**What the task asks:** Make an exact copy of the entries below and leave any picture out of it.

**Data for processing:**

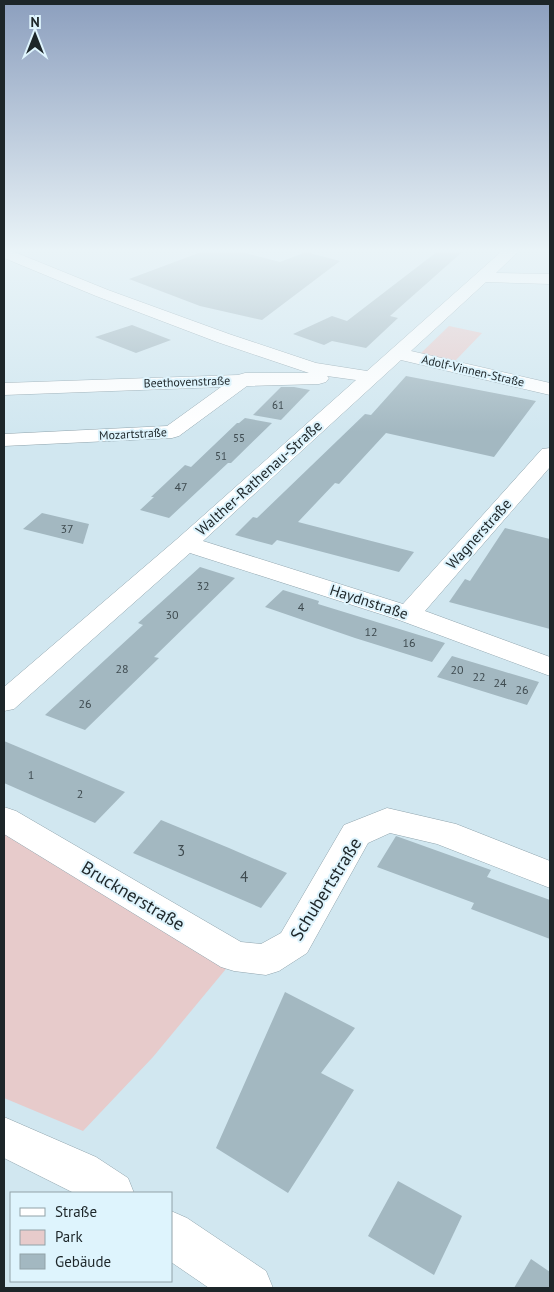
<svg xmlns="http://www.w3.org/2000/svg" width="554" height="1292" viewBox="0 0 554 1292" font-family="'PT Sans',sans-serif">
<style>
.green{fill:#e7cbcb}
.building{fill:#a3b8c1}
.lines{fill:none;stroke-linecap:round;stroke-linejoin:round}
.minor-casing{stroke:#90a4ad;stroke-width:1}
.minor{fill:#fff;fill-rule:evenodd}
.labels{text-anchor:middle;stroke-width:4;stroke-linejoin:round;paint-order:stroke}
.far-number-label{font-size:11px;fill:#3e4a4f}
.far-street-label{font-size:12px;fill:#1d2629;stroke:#def4fd}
.number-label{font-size:12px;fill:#3e4a4f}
.street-label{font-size:15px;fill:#1d2629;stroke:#def4fd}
.near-number-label{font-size:15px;fill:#3e4a4f}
.near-street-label{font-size:18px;fill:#1d2629;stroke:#def4fd}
</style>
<rect width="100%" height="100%" fill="#d1e7f0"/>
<g class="green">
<polygon points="449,326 482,333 455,361 420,354"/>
<polygon points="4,824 235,958 153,1057 83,1131 4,1098"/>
</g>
<g class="building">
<polygon points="204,251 238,251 280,262 306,252 340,261 262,320 200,306 129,279"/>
<polygon points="438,251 459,251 461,253 390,316 398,318 366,348 332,341 324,345 293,334 332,316 347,321"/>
<polygon points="132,325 171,340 136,353 95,337"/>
<polygon points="406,376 536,401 494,457 386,433 339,484 335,483 298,522 414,552 399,572 277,540 272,545 235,535 253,517 257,518 365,414 371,415"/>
<polygon points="281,387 294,387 310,390 281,420 253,415"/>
<polygon points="245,418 272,423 231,463 228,463 169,518 140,510 154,497 151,497 185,465 191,467 237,423 239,423"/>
<polygon points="42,513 89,524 83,544 23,529"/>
<polygon points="505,528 550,539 550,629 449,602 465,579 470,581"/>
<polygon points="200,567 235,578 154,657 159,658 85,730 45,715 143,625 138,623"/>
<polygon points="283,590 319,601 318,604 445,643 432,662 355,638 265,607"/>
<polygon points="452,656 502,671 539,682 527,705 437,677"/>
<polygon points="4,741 66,767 125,792 95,823 4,783"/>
<polygon points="161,820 229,848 287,873 261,908 133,853"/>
<polygon points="396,836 491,870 487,877 550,900 550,939 471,909 474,903 377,867"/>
<polygon points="285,992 355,1028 321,1073 354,1090 288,1193 216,1148"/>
<polygon points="398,1181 462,1216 434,1275 368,1236"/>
<polygon points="531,1259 550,1272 550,1288 514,1288"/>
</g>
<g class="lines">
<defs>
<g id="minor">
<polygon points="4,251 12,251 108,290 229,334 316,363 367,371 502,251 519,251 496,273 550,274 550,284 486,282 411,351 550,383 550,395 401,360 203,541 403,604 542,449 550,448 550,467 425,611 550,657 550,676 399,620 190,553 14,709 4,711 4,687 177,539 356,380 327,376 329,378 326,382 319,384 247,386 179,436 172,438 4,446 4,434 167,426 221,387 4,395 4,383 238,375 245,373 309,373 217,342 96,296 4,258"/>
<polygon points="4,807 16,811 241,942 261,944 281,933 344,825 387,808 456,824 550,861 550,888 437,844 390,833 368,843 307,953 279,971 266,975 234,971 221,967 4,834"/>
<polygon points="4,1117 96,1157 128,1178 134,1193 74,1193 4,1158"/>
<polygon points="171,1211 187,1218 266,1271 273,1288 209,1288 171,1262"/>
</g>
</defs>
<use href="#minor" class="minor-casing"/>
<use href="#minor" class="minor"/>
</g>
<linearGradient id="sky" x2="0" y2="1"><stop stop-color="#8c9fbe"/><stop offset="0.58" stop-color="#eaf4f8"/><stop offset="1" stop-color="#eaf4f8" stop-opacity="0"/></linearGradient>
<rect width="554" height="432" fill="url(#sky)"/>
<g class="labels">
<g class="far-number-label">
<text x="278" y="409">61</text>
<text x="239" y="442">55</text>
<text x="221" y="460">51</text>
</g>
<g class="far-street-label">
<text transform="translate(473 371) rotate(13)" y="4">Adolf-Vinnen-Straße</text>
<text transform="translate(187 382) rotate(-2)" y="4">Beethovenstraße</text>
<text transform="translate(133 434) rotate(-3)" y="4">Mozartstraße</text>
</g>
<g class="number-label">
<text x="181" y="491">47</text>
<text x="67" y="533">37</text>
<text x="203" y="590">32</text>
<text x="301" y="611">4</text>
<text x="172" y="619">30</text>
<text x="371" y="636">12</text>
<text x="409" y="647">16</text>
<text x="122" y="673">28</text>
<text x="457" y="674">20</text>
<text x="479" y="681">22</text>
<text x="500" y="687">24</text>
<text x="522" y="694">26</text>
<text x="85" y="708">26</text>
<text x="31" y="779">1</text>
<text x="80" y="798">2</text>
</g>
<g class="street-label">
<text transform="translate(259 478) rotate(-42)" y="5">Walther-Rathenau-Straße</text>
<text transform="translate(479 534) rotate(-48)" y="5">Wagnerstraße</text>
<text transform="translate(369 602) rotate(18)" y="5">Haydnstraße</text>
</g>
<g class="near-number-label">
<text x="181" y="856">3</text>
<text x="244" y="882">4</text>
</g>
<g class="near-street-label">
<text transform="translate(326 889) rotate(-58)" y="6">Schubertstraße</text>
<text transform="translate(133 896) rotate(31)" y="6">Brucknerstraße</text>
</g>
</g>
<rect width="554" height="1292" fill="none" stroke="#1d2629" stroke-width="10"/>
<rect x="10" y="1192" width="162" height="90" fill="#def4fd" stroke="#91a2a8"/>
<rect x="20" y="1208" width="25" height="8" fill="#ffffff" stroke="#91a2a8"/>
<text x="55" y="1217" font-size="15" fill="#1d2629">Straße</text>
<rect x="20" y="1230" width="25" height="15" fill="#e7cbcb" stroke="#91a2a8"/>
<text x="55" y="1242" font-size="15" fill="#1d2629">Park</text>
<rect x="20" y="1254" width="25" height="15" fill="#a3b8c1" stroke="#91a2a8"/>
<text x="55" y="1267" font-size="15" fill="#1d2629">Gebäude</text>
<g transform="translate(35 35)" stroke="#def4fd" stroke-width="4" paint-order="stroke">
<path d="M0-4L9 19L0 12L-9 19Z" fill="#1d2629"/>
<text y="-8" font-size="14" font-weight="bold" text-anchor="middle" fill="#1d2629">N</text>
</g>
</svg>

**Your solution:**
<svg xmlns="http://www.w3.org/2000/svg" width="554" height="1292" viewBox="0 0 554 1292" font-family="'PT Sans',sans-serif">
<style>
.green{fill:#e7cbcb}
.building{fill:#a3b8c1}
.lines{fill:none;stroke-linecap:round;stroke-linejoin:round}
.minor-casing{stroke:#90a4ad;stroke-width:1}
.minor{fill:#fff;fill-rule:evenodd}
.labels{text-anchor:middle;stroke-width:4;stroke-linejoin:round;paint-order:stroke}
.far-number-label{font-size:11px;fill:#3e4a4f}
.far-street-label{font-size:12px;fill:#1d2629;stroke:#def4fd}
.number-label{font-size:12px;fill:#3e4a4f}
.street-label{font-size:15px;fill:#1d2629;stroke:#def4fd}
.near-number-label{font-size:15px;fill:#3e4a4f}
.near-street-label{font-size:18px;fill:#1d2629;stroke:#def4fd}
</style>
<rect width="100%" height="100%" fill="#d1e7f0"/>
<g class="green">
<polygon points="449,326 482,333 455,361 420,354"/>
<polygon points="4,824 235,958 153,1057 83,1131 4,1098"/>
</g>
<g class="building">
<polygon points="204,251 238,251 280,262 306,252 340,261 262,320 200,306 129,279"/>
<polygon points="438,251 459,251 461,253 390,316 398,318 366,348 332,341 324,345 293,334 332,316 347,321"/>
<polygon points="132,325 171,340 136,353 95,337"/>
<polygon points="406,376 536,401 494,457 386,433 339,484 335,483 298,522 414,552 399,572 277,540 272,545 235,535 253,517 257,518 365,414 371,415"/>
<polygon points="281,387 294,387 310,390 281,420 253,415"/>
<polygon points="245,418 272,423 231,463 228,463 169,518 140,510 154,497 151,497 185,465 191,467 237,423 239,423"/>
<polygon points="42,513 89,524 83,544 23,529"/>
<polygon points="505,528 550,539 550,629 449,602 465,579 470,581"/>
<polygon points="200,567 235,578 154,657 159,658 85,730 45,715 143,625 138,623"/>
<polygon points="283,590 319,601 318,604 445,643 432,662 355,638 265,607"/>
<polygon points="452,656 502,671 539,682 527,705 437,677"/>
<polygon points="4,741 66,767 125,792 95,823 4,783"/>
<polygon points="161,820 229,848 287,873 261,908 133,853"/>
<polygon points="396,836 491,870 487,877 550,900 550,939 471,909 474,903 377,867"/>
<polygon points="285,992 355,1028 321,1073 354,1090 288,1193 216,1148"/>
<polygon points="398,1181 462,1216 434,1275 368,1236"/>
<polygon points="531,1259 550,1272 550,1288 514,1288"/>
</g>
<g class="lines">
<defs>
<g id="minor">
<polygon points="4,251 12,251 108,290 229,334 316,363 367,371 502,251 519,251 496,273 550,274 550,284 486,282 411,351 550,383 550,395 401,360 203,541 403,604 542,449 550,448 550,467 425,611 550,657 550,676 399,620 190,553 14,709 4,711 4,687 177,539 356,380 327,376 329,378 326,382 319,384 247,386 179,436 172,438 4,446 4,434 167,426 221,387 4,395 4,383 238,375 245,373 309,373 217,342 96,296 4,258"/>
<polygon points="4,807 16,811 241,942 261,944 281,933 344,825 387,808 456,824 550,861 550,888 437,844 390,833 368,843 307,953 279,971 266,975 234,971 221,967 4,834"/>
<polygon points="4,1117 96,1157 128,1178 134,1193 74,1193 4,1158"/>
<polygon points="171,1211 187,1218 266,1271 273,1288 209,1288 171,1262"/>
</g>
</defs>
<use href="#minor" class="minor-casing"/>
<use href="#minor" class="minor"/>
</g>
<linearGradient id="sky" x2="0" y2="1"><stop stop-color="#8c9fbe"/><stop offset="0.58" stop-color="#eaf4f8"/><stop offset="1" stop-color="#eaf4f8" stop-opacity="0"/></linearGradient>
<rect width="554" height="432" fill="url(#sky)"/>
<g class="labels">
<g class="far-number-label">
<text x="278" y="409">61</text>
<text x="239" y="442">55</text>
<text x="221" y="460">51</text>
</g>
<g class="far-street-label">
<text transform="translate(473 371) rotate(13)" y="4">Adolf-Vinnen-Straße</text>
<text transform="translate(187 382) rotate(-2)" y="4">Beethovenstraße</text>
<text transform="translate(133 434) rotate(-3)" y="4">Mozartstraße</text>
</g>
<g class="number-label">
<text x="181" y="491">47</text>
<text x="67" y="533">37</text>
<text x="203" y="590">32</text>
<text x="301" y="611">4</text>
<text x="172" y="619">30</text>
<text x="371" y="636">12</text>
<text x="409" y="647">16</text>
<text x="122" y="673">28</text>
<text x="457" y="674">20</text>
<text x="479" y="681">22</text>
<text x="500" y="687">24</text>
<text x="522" y="694">26</text>
<text x="85" y="708">26</text>
<text x="31" y="779">1</text>
<text x="80" y="798">2</text>
</g>
<g class="street-label">
<text transform="translate(259 478) rotate(-42)" y="5">Walther-Rathenau-Straße</text>
<text transform="translate(479 534) rotate(-48)" y="5">Wagnerstraße</text>
<text transform="translate(369 602) rotate(18)" y="5">Haydnstraße</text>
</g>
<g class="near-number-label">
<text x="181" y="856">3</text>
<text x="244" y="882">4</text>
</g>
<g class="near-street-label">
<text transform="translate(326 889) rotate(-58)" y="6">Schubertstraße</text>
<text transform="translate(133 896) rotate(31)" y="6">Brucknerstraße</text>
</g>
</g>
<rect width="554" height="1292" fill="none" stroke="#1d2629" stroke-width="10"/>
<rect x="10" y="1192" width="162" height="90" fill="#def4fd" stroke="#91a2a8"/>
<rect x="20" y="1208" width="25" height="8" fill="#ffffff" stroke="#91a2a8"/>
<text x="55" y="1217" font-size="15" fill="#1d2629">Straße</text>
<rect x="20" y="1230" width="25" height="15" fill="#e7cbcb" stroke="#91a2a8"/>
<text x="55" y="1242" font-size="15" fill="#1d2629">Park</text>
<rect x="20" y="1254" width="25" height="15" fill="#a3b8c1" stroke="#91a2a8"/>
<text x="55" y="1267" font-size="15" fill="#1d2629">Gebäude</text>
<g transform="translate(35 35)" stroke="#def4fd" stroke-width="4" paint-order="stroke">
<path d="M0-4L9 19L0 12L-9 19Z" fill="#1d2629"/>
<text y="-8" font-size="14" font-weight="bold" text-anchor="middle" fill="#1d2629">N</text>
</g>
</svg>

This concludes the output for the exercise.